In my previous article, we saw what was NSQ, now, let's try to play with it a bit more.

Consumer

As we saw previously, we can directly publish on NSQD via http using curl, so let's focus for now on the consumer part.

NSQ provides a sample app that does the bridge between http and consumer: https://github.com/bitly/nsq/blob/master/apps/nsq_pubsub/nsq_pubsub.go

As the goal is to use it in an application, we don't need that HTTP overhead. Here is what is looks like stripped down: playground

 1
 2
 3
 4
 5
 6
 7
 8
 9
10
11
12
13
14
15
16
17
18
19
20
21
22
23
24
25
26
27
28
29
30
31
32
33
34
35
36
37
38
39
40
package main

import (
        "fmt"

        nsq "github.com/bitly/go-nsq"
)

func nsqSubscribe(tcpAddr, topicName, channelName string, hdlr nsq.HandlerFunc) error {
        fmt.Printf("Subscribe on %s/%s\n", topicName, channelName)

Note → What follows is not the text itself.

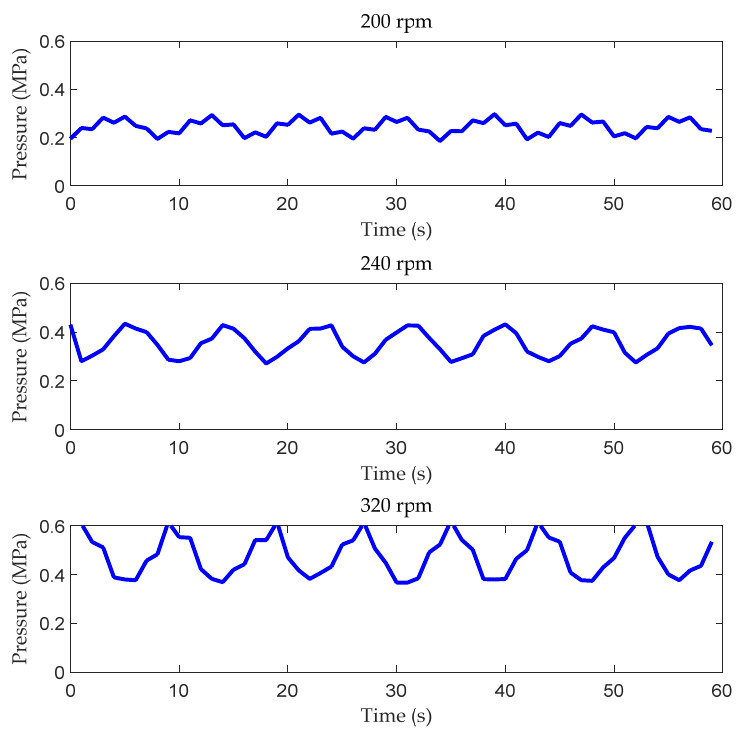
Figure 7. Pressure curves at different speeds.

        // Create the configuration object and set the maxInFlight
        cfg := nsq.NewConfig()
        cfg.MaxInFlight = 8

        // Create the consumer with the given topic and chanel names
        r, err := nsq.NewConsumer(topicName, channelName, cfg)
        if err != nil {
                return err
        }

        // Set the handler
        r.AddHandler(hdlr)

        // Connect to the NSQ daemon
        if err := r.ConnectToNSQD(tcpAddr); err != nil {
                return err
        }

        // Wait for the consumer to stop.
        <-r.StopChan
        return nil
}

func main() {
        nsqSubscribe("localhost:4150", "mytopic", "mychan1", func(msg *nsq.Message) error {
                fmt.Printf("%s\n", msg.Body)
                return nil
        })
}

It is very similar to the HTTP package, in a sense that you define your handler and give it to the NSQ consumer. You can try this example by starting nsqd locally, run this code and publish messages via curl:

1
curl -d 'hello world' 'localhost:4151/pub?topic=mytopic'

Producer

Now let's see the Producer. It is nice for testing to be able to use curl, however in an actual application, the HTTP overhead can be a burden. The Go implementation is even simpler than the consumer: playground

 1
 2
 3
 4
 5
 6
 7
 8
 9
10
11
12
13
14
15
16
17
18
19
20
package main

import nsq "github.com/bitly/go-nsq"

func nsqPublish(tcpAddr, topicName string, message []byte) error {
        // Create the configuration object and set the maxInFlight
        cfg := nsq.NewConfig()
        cfg.MaxInFlight = 8

        // Create the producer
        p, err := nsq.NewProducer(tcpAddr, cfg)
        if err != nil {
                return err
        }
        return p.Publish(topicName, message)
}

func main() {
        nsqPublish("localhost:4150", "mytopic", []byte(`hello world`))
}

You can now run the subscriber and N publisher to make sure it works. Note that nsqd need to be up and running and they both connect to it.